Gazve ve Seriyye : Hz. Peygamberin katılmış olduğu bütün askeri seferlere gazve, onun bizzat katılmadığı bir sahabinin komutasında gönderdiği askeri birliklere ise seriyye adı verilir.
624- Bedir Savaşı : Ticaret kervanlarını ele geçirmek için 305 Müslümanın, 1000 kişiden oluşan müşrik ordusuyla yaptığı savaş sonunda müşriklerden yetmiş kişi öldürüldü. Bir o kadar da asker esir alındı. Müslümanlar ise toplam on dört şehit verdiler. Elde edilen esirlerden okuma yazma bilenler, on Müslümana okuma yazma öğretme karşılığında serbest bırakıldı.
625-Uhud Savaşı :Bedirin yenilgisinin öcünü almak isteyen 3000 kişilik müşrik ordusuyla 700 kişilik Müslüman ordunun yaptığı savaşta, Hz. Peygamberin savaşın sonucu ne olursa olsun kendisinden habersiz yerlerini terk etmemelerini emrettiği Ayneyn tepesindeki 50 okçunun yerlerini terk etmesi sebebiyle ilk başta dağılan müşriklerin tekrar saldırmalarına sebep olmuştur. Hz. Peygamberin bu savaş sırasında dişi kırılmış, miğferinin halkaları darbe sonucunda yanağına batmış, alt dudağı yarılmıştı Ayrıca Peygamberimizin amcası Hz. Hamza şehit edilmişti. Müşriklerden yirmi iki kişi ölürken, Müslümanlardan yetmiş kişi şehit düştü.
627- Hendek (Ahzâb) Savaşı : Ebu Süfyan kumandasında on bin kişilik bir ordu hazırlayan müşriklere karşılık Medine’de savunma yapan 3000 kişilik Müslümanlar Sahabilerden Selman-ı Farisinin fikriyle Medine’nin etrafına hendek kazdı. Müşrikler hendeği geçemedikleri için karşılıklı ok ve taş atmalarla kuşatma yirmi güne yakın sürdü. Savaşın sonunda müminlerden beş kişi şehit düştü. Müşriklerden ise dört kişi öldü. Hendek Savaşı’ndan sonra Mekkeliler bir daha Medine üzerine gelememişlerdir.

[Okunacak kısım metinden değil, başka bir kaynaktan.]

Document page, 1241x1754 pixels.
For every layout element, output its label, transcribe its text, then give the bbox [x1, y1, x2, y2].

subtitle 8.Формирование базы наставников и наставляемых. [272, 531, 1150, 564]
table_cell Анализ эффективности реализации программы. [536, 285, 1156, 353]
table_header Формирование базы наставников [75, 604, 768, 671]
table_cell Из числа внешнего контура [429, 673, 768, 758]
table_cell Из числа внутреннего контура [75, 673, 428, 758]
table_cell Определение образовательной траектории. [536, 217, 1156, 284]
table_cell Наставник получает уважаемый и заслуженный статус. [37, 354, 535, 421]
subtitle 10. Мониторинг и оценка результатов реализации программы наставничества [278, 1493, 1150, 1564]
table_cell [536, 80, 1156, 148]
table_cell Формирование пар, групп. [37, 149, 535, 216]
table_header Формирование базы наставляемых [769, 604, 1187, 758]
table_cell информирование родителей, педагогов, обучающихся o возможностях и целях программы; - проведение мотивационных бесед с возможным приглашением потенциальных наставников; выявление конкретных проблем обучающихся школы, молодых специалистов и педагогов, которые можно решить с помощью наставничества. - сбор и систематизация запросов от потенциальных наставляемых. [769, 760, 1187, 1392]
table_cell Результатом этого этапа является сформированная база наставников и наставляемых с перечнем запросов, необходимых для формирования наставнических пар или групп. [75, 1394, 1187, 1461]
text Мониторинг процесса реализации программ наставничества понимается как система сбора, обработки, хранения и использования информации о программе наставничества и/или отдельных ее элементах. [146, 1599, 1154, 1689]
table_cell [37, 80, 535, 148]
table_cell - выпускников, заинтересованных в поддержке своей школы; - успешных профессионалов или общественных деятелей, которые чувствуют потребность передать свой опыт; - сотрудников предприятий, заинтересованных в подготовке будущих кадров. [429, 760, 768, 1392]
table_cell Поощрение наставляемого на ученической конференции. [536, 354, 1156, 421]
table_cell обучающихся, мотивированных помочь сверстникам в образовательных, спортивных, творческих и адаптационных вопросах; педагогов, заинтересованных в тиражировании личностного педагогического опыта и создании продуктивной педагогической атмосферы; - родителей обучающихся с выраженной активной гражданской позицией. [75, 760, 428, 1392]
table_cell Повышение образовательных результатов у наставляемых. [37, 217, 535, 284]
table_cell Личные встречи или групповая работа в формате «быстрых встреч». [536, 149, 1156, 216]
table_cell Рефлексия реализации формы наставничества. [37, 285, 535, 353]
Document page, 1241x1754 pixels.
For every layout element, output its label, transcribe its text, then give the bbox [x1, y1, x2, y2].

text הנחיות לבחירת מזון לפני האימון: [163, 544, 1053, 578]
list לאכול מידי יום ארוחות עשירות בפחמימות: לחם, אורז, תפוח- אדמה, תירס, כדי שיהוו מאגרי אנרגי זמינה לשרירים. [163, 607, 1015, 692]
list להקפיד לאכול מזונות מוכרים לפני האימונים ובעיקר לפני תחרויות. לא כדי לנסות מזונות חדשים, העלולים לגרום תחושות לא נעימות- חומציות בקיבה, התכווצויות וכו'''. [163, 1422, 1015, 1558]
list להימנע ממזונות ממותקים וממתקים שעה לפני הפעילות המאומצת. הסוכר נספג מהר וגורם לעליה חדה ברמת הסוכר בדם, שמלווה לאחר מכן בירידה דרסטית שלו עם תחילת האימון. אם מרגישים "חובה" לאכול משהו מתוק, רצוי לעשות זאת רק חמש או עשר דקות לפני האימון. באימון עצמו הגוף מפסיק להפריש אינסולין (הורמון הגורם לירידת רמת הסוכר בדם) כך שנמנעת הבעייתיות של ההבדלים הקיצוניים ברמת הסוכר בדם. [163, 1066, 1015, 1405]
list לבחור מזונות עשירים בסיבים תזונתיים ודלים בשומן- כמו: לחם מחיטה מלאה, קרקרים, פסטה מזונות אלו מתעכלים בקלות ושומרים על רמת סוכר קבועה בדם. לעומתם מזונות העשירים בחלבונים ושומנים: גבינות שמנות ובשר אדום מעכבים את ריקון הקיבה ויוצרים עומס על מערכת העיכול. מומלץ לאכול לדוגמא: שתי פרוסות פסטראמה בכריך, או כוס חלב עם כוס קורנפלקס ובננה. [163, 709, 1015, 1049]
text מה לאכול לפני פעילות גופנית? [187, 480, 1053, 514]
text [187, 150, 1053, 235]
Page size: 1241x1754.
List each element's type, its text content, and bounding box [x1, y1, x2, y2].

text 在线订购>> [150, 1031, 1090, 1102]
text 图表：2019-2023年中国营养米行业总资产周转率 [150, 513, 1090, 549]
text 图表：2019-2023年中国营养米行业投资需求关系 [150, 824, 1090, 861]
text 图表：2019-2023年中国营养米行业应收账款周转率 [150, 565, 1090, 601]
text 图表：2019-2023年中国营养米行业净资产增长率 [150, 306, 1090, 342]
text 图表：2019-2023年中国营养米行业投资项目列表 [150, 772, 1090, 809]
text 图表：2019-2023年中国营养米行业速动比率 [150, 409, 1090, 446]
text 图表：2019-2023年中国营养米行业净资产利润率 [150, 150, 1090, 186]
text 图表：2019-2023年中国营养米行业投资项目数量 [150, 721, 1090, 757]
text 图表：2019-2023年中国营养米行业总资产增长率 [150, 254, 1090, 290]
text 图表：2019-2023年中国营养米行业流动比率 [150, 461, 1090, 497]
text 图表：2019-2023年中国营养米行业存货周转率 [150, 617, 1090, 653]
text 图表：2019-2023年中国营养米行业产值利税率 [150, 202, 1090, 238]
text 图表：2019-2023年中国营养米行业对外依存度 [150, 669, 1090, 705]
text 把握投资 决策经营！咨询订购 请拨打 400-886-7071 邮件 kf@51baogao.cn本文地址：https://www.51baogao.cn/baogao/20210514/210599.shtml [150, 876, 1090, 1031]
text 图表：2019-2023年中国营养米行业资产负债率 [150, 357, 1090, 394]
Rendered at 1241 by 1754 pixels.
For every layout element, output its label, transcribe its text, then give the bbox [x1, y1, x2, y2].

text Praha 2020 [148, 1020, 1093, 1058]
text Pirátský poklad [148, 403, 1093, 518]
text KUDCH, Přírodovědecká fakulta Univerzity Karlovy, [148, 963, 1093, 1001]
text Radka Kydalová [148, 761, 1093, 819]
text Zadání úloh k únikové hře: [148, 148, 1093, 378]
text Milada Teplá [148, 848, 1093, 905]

630- Mekke’nin Fethi : Mekkeliler Huzaa kabilesine baskın yapıp yirmi üç kişinin öldürülmesiyle 628 yılında yapılan Hudeybiye Antlaşmasını bozmuş oldular . Bunun üzerinde Huzaalılar Hz. Peygamberden yardım istedi. Hz.Peygamber Mekke’yi on bin kişilik büyük bir orduyla  evine kapanan veya Kâbe’ye sığınan hiç kimseye dokunmayarak savaşsız bir şekilde fethetti.
632- Veda Hutbesi : Hz. Peygamber hac sırasında Arafat’ta yüz yirmi bin kişilik kitleye bir konuşma yaptı. Daha sonra bu konuşmasına Veda Hutbesi denilmiştir.
632- 63 yaşında Hz. Peygamber’in Vefatı (13 Rebiyülevvel/8 Haziran Pazartesi) : Hz. Peygamberimizin kabri  Mescid-i Nebi’nin yanı başına defnedilmiştir. Kabrine güzel kokulu bahçe anlamında Ravza-i Mutahhara denir.